Voici ce que nous lisons dans la parabole du grand souper: « Un autre dit: Je viens de me marier, et c’est pourquoi je ne puis aller. » Le péché de cet homme n’était pas de s’être marié, mais d’avoir épousé une personne qui avait détourné son esprit des choses les plus nobles et les plus importantes de la vie. Un homme ne devrait jamais permettre à son épouse et à son foyer d’éloigner ses pensées du Christ ou de l’amener à refuser les invitations de l’Évangile.
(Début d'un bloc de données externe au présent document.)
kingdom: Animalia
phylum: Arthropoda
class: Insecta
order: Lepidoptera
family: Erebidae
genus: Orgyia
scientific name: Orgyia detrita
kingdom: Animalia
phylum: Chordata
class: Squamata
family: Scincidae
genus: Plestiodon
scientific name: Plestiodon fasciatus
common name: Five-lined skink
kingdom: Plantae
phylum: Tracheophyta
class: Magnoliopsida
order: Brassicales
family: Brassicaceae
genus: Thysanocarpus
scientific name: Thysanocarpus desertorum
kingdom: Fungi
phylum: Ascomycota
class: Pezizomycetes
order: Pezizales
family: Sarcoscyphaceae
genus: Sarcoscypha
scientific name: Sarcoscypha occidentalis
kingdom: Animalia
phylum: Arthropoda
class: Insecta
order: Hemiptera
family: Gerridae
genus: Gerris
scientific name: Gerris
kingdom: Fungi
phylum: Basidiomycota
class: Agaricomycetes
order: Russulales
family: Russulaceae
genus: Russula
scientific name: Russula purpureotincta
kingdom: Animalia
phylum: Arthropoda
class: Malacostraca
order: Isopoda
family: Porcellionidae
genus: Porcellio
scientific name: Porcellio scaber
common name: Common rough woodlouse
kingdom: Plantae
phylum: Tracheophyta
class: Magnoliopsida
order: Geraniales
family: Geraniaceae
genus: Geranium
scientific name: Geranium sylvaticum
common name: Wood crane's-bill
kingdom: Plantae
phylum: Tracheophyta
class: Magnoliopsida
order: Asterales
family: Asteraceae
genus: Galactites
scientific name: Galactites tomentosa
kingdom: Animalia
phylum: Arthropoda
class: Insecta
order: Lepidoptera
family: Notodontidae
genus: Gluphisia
« Qui veut tout perd tout »—Frère K, vous avez connu bien des découragements; mais vous devez rester fidèle, ferme et décidé à accomplir votre devoir envers les vôtres et à les entraîner dans votre sillage, si cela est possible. Vous ne devriez reculer devant aucun effort pour les décider à vous accompagner sur le chemin de la sanctification. Mais si la mère et les enfants s’y refusent, s’ils tentent plutôt de vous soustraire à vos devoirs et à vos privilèges spirituels, vous devez aller de l’avant, même s’il vous faut marcher seul. Vous devez vivre dans la crainte de Dieu, saisir les occasions qui vous sont offertes d’assister aux réunions et d’acquérir le plus de force spirituelle possible, car vous en aurez besoin dans l’avenir. Les biens de Lot furent tous consumés. S’il vous arrivait de perdre quoi que ce soit, ne soyez pas découragé, mais si vous pouvez sauver ne fût-ce que quelques-uns de vos proches, cela vaut mieux que de les perdre tous.